I’ve recently tried to submit to a Kaggle competition - NLP task, but I failed to get the appropriate predictions from the model I trained. Basically the task is to predict whether a text belongs to category 1 or to category 0, but when I do “learn.get_preds” I get a 2D tensor with values ranging from 0 to 1. They are also paired. For example: I want to predict the class of text x: ‘Hi’. Instead of getting 0 or 1, I am getting something like: ‘tensor([0.8364, 0.1636])’. Any idea how I can rectify this?
Sounds like the array of probabilities for each class. Just take the argmax to decide class or in the easy binary case you have just ask if first element is >= your threshold value
Thanks. Is there a ‘universal’ threshold for those kinds of tasks or experiments are a better approach? I’ve seen people relaying on 33%.

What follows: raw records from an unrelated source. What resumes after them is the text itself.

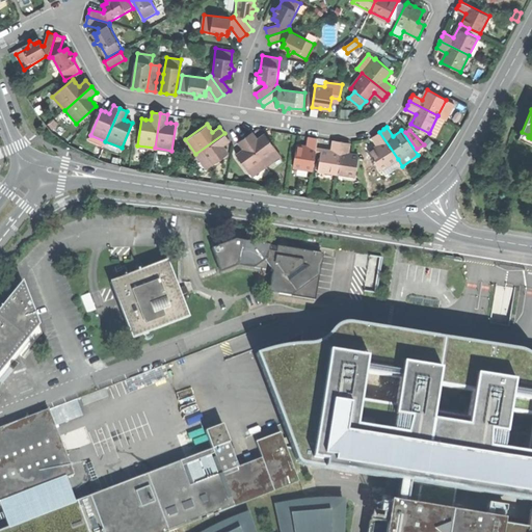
[(267,164),(281,155),(264,133),(260,136),(257,138),(253,132),(246,136),(267,164)]
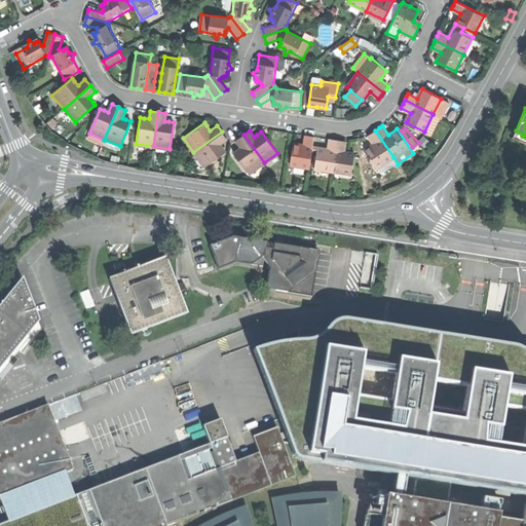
[(365,149),(377,167),(393,157),(375,130),(372,133),(368,135),(374,144),(365,149)]
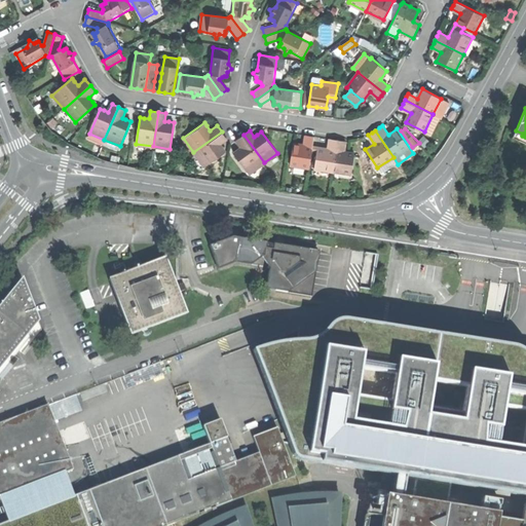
[(525,142),(525,137),(522,136),(523,134),(516,130),(513,137),(525,142)]
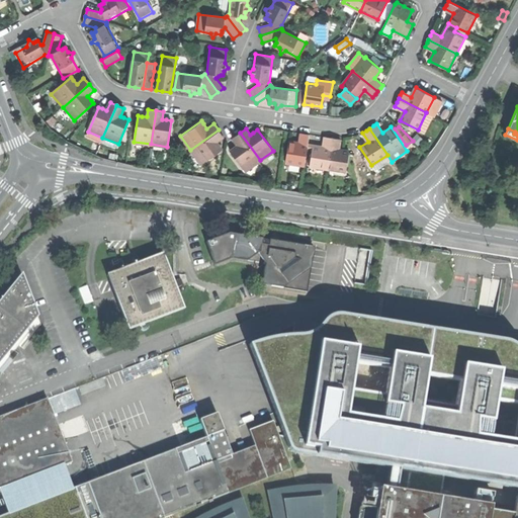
[(217,141),(223,136),(219,130),(190,150),(200,163),(222,148),(219,144),(217,141)]
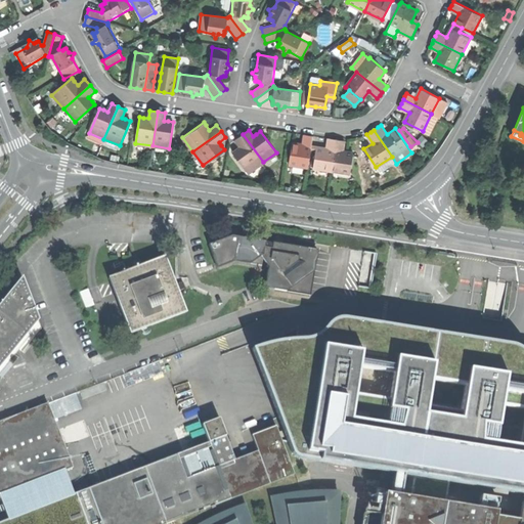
[(249,173),(263,162),(243,134),(235,139),(241,145),(236,148),(232,151),(249,173)]
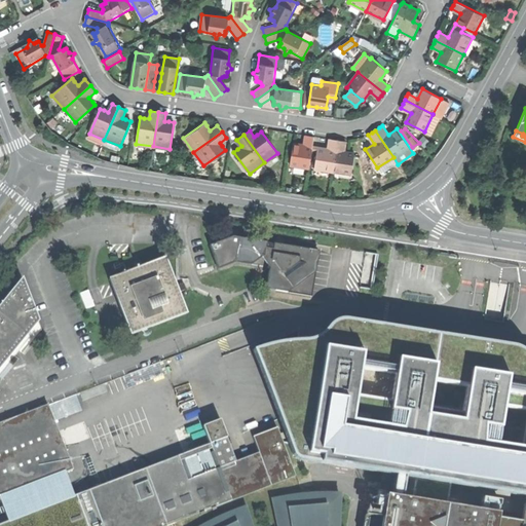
[(290,164),(309,167),(314,137),(309,136),(306,135),(304,145),(294,143),(290,164)]
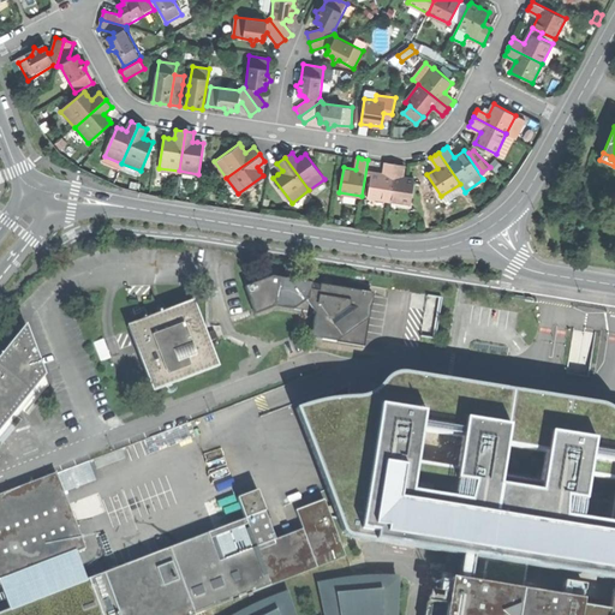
[(369,197),(390,199),(395,162),(390,162),(387,161),(384,174),(372,173),(369,197)]
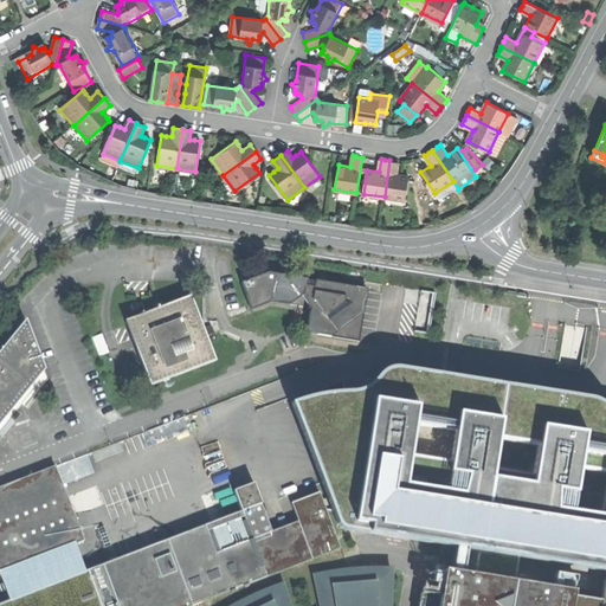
[(394,161),(389,160),(385,197),(405,200),(408,176),(397,174),(399,162),(394,161)]
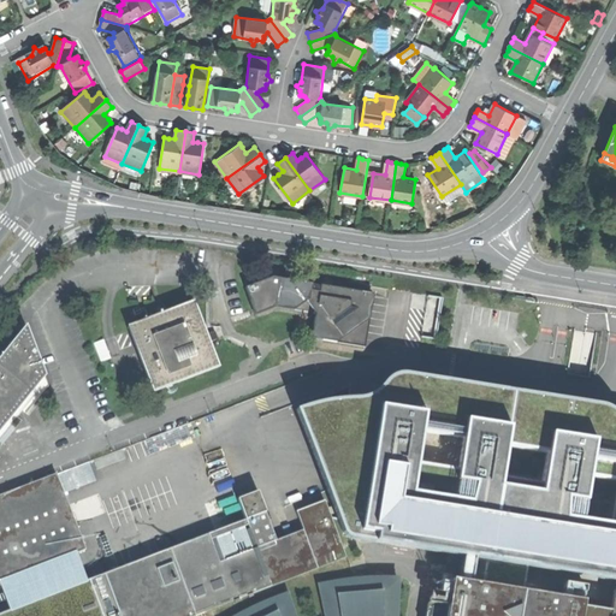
[(274,277),(246,288),(255,314),(276,307),(308,312),(309,302),(318,303),(313,329),(323,341),(365,347),(373,294),(345,289),(274,277)]
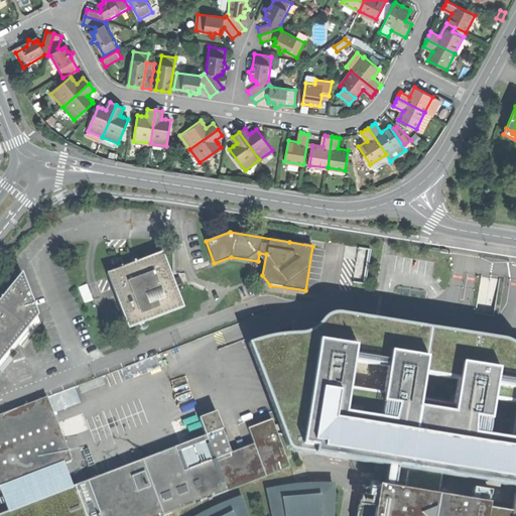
[(107,273),(128,329),(183,307),(175,286),(179,284),(177,279),(173,280),(162,252),(139,261),(137,256),(134,257),(131,258),(134,263),(107,273)]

In real cases, it mostly depends if you think a false positive is more severe than a false negative. For kaggle, 0.5 is pretty standard but you can also calculate which threshold gives you the best score in your validation set
Thanks. Another question: what do you think is the best approach to include categorical data to an NLP predictive model? I thought of combining them in the same text column but I am not really sure this will add value to the model. Any ideas?
There is no need to add it to same text column, you can set the columns to use in fastai. Internally it will end up concatenating them but it will place a special token between them for the model to notice the separation.